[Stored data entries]
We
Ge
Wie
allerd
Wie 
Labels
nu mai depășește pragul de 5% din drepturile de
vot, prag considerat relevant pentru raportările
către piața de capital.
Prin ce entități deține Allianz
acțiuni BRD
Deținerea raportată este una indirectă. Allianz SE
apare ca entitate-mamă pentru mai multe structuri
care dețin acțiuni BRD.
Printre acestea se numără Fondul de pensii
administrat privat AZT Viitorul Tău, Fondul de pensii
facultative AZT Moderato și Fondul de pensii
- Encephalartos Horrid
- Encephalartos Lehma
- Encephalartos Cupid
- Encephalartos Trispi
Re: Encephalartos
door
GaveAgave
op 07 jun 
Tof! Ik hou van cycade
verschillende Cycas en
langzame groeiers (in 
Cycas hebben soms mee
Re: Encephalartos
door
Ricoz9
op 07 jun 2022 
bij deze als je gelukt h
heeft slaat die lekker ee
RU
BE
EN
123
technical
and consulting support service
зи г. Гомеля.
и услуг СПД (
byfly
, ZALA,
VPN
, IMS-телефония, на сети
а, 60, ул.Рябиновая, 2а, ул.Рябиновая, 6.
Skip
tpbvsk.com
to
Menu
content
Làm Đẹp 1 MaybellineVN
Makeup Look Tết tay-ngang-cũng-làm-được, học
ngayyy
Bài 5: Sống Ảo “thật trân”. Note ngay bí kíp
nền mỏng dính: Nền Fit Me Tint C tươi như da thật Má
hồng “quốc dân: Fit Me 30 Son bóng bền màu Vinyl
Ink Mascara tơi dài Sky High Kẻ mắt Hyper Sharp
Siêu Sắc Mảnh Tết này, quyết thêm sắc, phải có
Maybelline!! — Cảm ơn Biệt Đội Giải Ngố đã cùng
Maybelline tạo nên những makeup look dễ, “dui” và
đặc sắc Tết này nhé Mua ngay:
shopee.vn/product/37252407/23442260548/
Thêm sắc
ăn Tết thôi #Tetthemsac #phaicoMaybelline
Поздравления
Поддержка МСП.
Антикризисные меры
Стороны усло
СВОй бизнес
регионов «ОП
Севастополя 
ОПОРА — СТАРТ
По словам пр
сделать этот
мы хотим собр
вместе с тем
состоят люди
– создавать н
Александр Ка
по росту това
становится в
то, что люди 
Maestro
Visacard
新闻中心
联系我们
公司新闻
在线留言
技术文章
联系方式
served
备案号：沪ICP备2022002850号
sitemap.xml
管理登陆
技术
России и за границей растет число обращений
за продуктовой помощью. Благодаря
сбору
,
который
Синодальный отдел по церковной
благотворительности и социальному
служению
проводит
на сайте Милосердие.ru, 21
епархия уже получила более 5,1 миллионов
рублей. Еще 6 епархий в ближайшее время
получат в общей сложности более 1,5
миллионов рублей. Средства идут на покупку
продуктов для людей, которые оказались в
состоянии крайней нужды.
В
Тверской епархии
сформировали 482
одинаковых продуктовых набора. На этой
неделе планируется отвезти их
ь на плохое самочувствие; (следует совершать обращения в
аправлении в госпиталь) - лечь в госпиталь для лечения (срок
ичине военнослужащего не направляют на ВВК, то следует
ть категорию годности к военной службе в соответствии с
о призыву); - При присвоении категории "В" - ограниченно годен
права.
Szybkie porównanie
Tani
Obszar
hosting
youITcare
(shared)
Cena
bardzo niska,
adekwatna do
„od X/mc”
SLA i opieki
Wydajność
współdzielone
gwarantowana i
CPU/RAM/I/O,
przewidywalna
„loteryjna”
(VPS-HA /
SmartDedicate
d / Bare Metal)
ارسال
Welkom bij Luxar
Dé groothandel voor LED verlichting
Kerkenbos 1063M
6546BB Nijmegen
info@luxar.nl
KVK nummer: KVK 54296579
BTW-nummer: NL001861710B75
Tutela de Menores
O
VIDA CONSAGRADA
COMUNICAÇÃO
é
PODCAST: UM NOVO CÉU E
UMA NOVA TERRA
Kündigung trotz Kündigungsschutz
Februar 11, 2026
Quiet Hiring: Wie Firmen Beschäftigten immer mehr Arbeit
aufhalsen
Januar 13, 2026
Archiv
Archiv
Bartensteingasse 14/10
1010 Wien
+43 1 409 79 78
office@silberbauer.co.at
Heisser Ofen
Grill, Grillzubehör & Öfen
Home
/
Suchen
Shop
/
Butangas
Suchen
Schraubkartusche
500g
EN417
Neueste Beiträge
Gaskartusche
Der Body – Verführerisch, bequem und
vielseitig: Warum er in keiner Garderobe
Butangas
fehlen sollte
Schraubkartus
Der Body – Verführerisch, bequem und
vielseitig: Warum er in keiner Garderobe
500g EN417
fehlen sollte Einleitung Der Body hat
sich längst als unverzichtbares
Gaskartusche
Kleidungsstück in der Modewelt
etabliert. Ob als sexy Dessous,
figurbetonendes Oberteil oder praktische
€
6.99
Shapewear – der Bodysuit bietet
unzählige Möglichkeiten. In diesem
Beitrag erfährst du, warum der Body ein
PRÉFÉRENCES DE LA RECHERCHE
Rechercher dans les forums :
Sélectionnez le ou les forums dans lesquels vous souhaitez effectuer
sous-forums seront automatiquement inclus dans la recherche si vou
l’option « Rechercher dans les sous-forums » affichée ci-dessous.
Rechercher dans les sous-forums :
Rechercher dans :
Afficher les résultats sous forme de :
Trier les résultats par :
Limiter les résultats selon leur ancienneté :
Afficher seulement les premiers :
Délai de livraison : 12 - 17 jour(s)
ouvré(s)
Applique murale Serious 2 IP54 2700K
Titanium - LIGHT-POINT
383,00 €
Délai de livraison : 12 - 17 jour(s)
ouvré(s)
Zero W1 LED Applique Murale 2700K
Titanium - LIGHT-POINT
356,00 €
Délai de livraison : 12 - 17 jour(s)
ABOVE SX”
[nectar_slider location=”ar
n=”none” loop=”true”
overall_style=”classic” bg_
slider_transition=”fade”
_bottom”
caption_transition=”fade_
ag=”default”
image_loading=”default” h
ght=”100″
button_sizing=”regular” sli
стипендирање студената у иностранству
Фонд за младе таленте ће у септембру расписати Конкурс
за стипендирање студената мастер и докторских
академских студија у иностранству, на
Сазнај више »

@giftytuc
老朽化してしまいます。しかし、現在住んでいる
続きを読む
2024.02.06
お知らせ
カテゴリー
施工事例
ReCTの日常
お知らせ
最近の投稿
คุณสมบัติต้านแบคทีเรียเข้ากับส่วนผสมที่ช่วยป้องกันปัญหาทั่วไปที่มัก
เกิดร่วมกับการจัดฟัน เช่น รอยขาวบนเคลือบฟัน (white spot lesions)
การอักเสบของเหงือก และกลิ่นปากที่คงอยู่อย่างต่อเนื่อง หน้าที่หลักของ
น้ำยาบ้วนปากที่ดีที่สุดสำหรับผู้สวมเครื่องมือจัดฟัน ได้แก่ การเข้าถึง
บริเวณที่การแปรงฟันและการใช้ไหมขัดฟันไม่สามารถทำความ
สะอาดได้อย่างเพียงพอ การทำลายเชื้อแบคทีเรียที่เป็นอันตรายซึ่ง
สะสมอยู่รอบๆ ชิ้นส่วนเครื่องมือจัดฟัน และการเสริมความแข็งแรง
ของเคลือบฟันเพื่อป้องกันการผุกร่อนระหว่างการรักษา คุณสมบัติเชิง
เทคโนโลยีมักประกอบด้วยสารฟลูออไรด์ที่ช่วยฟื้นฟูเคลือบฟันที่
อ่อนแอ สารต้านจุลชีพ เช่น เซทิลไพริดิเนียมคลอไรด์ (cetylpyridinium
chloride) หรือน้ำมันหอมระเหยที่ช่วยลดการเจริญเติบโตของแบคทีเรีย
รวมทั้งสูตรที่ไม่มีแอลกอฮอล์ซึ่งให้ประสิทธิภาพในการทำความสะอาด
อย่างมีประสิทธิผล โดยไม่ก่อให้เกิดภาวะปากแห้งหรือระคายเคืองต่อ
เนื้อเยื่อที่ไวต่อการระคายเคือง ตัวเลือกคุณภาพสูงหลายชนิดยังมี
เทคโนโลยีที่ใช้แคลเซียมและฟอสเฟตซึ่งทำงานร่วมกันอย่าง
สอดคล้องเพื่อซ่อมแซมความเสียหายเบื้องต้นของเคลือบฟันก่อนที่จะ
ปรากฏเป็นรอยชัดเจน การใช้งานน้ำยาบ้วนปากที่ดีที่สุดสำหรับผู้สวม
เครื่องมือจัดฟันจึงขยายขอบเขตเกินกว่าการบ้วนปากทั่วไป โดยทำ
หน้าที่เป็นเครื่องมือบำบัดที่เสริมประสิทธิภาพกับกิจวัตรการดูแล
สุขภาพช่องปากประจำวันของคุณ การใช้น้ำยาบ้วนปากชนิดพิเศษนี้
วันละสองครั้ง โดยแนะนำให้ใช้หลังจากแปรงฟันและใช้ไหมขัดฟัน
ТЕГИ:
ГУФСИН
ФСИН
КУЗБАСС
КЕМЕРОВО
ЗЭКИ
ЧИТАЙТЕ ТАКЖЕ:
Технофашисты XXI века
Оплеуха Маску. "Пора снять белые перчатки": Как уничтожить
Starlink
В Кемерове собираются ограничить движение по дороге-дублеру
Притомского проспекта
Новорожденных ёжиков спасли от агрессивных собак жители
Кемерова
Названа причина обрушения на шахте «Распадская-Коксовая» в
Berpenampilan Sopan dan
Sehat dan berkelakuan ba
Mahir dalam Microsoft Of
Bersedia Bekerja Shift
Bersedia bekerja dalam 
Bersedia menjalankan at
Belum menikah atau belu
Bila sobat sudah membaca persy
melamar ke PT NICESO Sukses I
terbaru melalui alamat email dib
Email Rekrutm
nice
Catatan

# Required work
Copy the material line for line, starting with its very first line and stopping after the line that contains "Поздравления".

# Written response
We
Ge
Wie
allerd
Wie 
Labels
nu mai depășește pragul de 5% din drepturile de
vot, prag considerat relevant pentru raportările
către piața de capital.
Prin ce entități deține Allianz
acțiuni BRD
Deținerea raportată este una indirectă. Allianz SE
apare ca entitate-mamă pentru mai multe structuri
care dețin acțiuni BRD.
Printre acestea se numără Fondul de pensii
administrat privat AZT Viitorul Tău, Fondul de pensii
facultative AZT Moderato și Fondul de pensii
- Encephalartos Horrid
- Encephalartos Lehma
- Encephalartos Cupid
- Encephalartos Trispi
Re: Encephalartos
door
GaveAgave
op 07 jun 
Tof! Ik hou van cycade
verschillende Cycas en
langzame groeiers (in 
Cycas hebben soms mee
Re: Encephalartos
door
Ricoz9
op 07 jun 2022 
bij deze als je gelukt h
heeft slaat die lekker ee
RU
BE
EN
123
technical
and consulting support service
зи г. Гомеля.
и услуг СПД (
byfly
, ZALA,
VPN
, IMS-телефония, на сети
а, 60, ул.Рябиновая, 2а, ул.Рябиновая, 6.
Skip
tpbvsk.com
to
Menu
content
Làm Đẹp 1 MaybellineVN
Makeup Look Tết tay-ngang-cũng-làm-được, học
ngayyy
Bài 5: Sống Ảo “thật trân”. Note ngay bí kíp
nền mỏng dính: Nền Fit Me Tint C tươi như da thật Má
hồng “quốc dân: Fit Me 30 Son bóng bền màu Vinyl
Ink Mascara tơi dài Sky High Kẻ mắt Hyper Sharp
Siêu Sắc Mảnh Tết này, quyết thêm sắc, phải có
Maybelline!! — Cảm ơn Biệt Đội Giải Ngố đã cùng
Maybelline tạo nên những makeup look dễ, “dui” và
đặc sắc Tết này nhé Mua ngay:
shopee.vn/product/37252407/23442260548/
Thêm sắc
ăn Tết thôi #Tetthemsac #phaicoMaybelline
Поздравления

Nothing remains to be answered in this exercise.